On the second evening in Coventry, we had an open mic Soap Box, where people took to the stage to introduce themselves, what they’re doing and why they were on the ride. I didn’t take the mic myself, but while I was listening to the inspiring and enthusiastic people who did speak, I was thinking “I’m just here to ride and meet people!”

'Let’s be honest, it’s been a really sh*t five years, hasn’t it?'

Don’t get me wrong, I’m completely on board with the aims of the ride – I’ve worked in sustainable energy for 12 years, I don’t own a car, rarely fly or eat meat and have retrofitted my home – but let’s be honest, it’s been a really sh*t five years, hasn’t it? Trump and Brexit, followed immediately by 18 months and counting of COVID (not to mention all the climate related bad news and disasters). It’s hard to maintain your energy levels and motivation when everything around you seems to be going in the wrong direction. I’ve certainly flirted with burnout and in some ways the first lockdown was personally quite a positive experience – long warm days, less travel for work, focusing on simple things like bike rides in the countryside (on empty roads!) and walks in the park. The second lockdown during a long, cold, dark and wet winter was much less fun though!

So my main aims for Ride the Change were a) to have a proper break from work and life – riding for up to 12 hours a day will completely empty your mind of anything other than the beautiful autumn scenery and simply trying to get to your destination before it gets dark! – and b) to learn to be social again with other like-minded and supportive people (the people I met on the ride are the first new people I’ve met since early 2020). I’m happy to say that I achieved both aims, and apart from needing a day or two off to recover from various sores, cuts and bruises, I would have been happy to carry on riding!

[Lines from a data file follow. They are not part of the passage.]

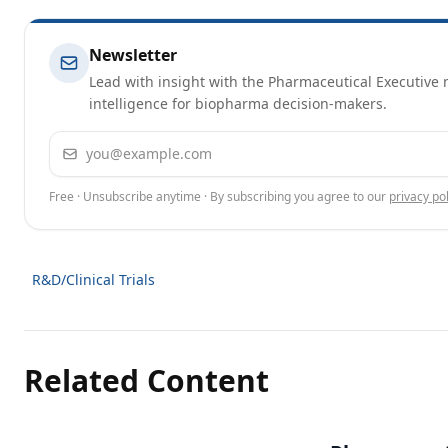
Newsletter
Lead with insight with the Pharmaceutical Executive n
intelligence for biopharma decision-makers.
Email address
Free · Unsubscribe anytime · By subscribing you agree to our
privacy pol
R&D/Clinical Trials
Related Content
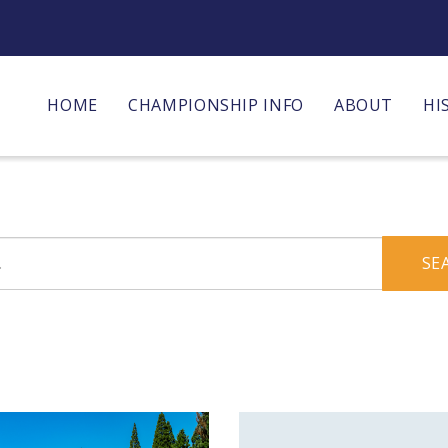
HOME
CHAMPIONSHIP INFO
ABOUT
HI
SE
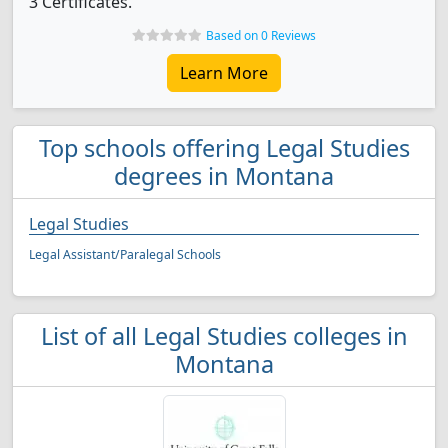
3 Certificates.
Based on 0 Reviews
Learn More
Top schools offering Legal Studies
degrees in Montana
Legal Studies
Legal Assistant/Paralegal Schools
List of all Legal Studies colleges in
Montana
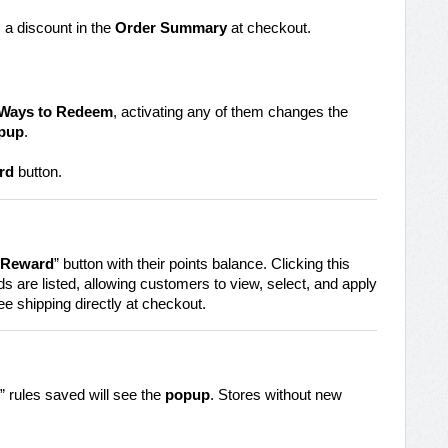
 a discount in the
Order Summary
at checkout.
Ways to Redeem
, activating any of them changes the
pup
.
rd
button.
 Reward
” button with their points balance. Clicking this
s are listed, allowing customers to view, select, and apply
ee shipping directly at checkout.
 rules saved will see the
popup
. Stores without new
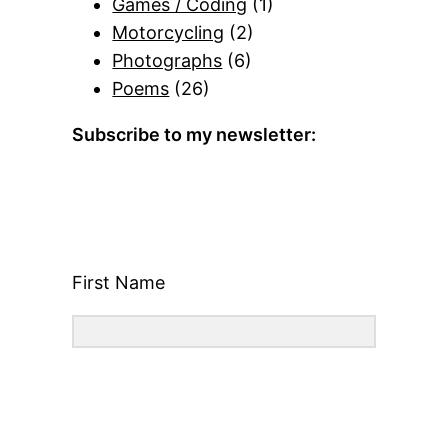
Games / Coding
(1)
Motorcycling
(2)
Photographs
(6)
Poems
(26)
Subscribe to my newsletter:
First Name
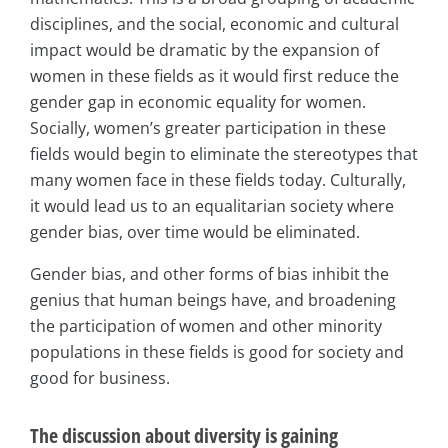
disciplines, and the social, economic and cultural
impact would be dramatic by the expansion of
women in these fields as it would first reduce the
gender gap in economic equality for women.
Socially, women’s greater participation in these
fields would begin to eliminate the stereotypes that
many women face in these fields today. Culturally,
it would lead us to an equalitarian society where
gender bias, over time would be eliminated.
Gender bias, and other forms of bias inhibit the
genius that human beings have, and broadening
the participation of women and other minority
populations in these fields is good for society and
good for business.
The discussion about diversity is gaining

'My top tip: focus on the things you can control and don’t let the rest control you. And go for a bike ride.'

I think we need to be very mindful of our mental health, especially in the sustainability sector where people are heavily emotionally invested in what they’re doing and the need to accelerate action. But despite the urgency, it’s a marathon not a sprint (what’s the cycling version of this phrase, “it’s a Tour de France not a 1-day Sportive?”); we will fail if we don’t do enough to address the climate and ecological emergencies, but we will also fail if we collectively burn out. We each need to find ways to deal with the stresses of the Climate Change Age. My top tip: focus on the things you can control and don’t let the rest control you. And go for a bike ride.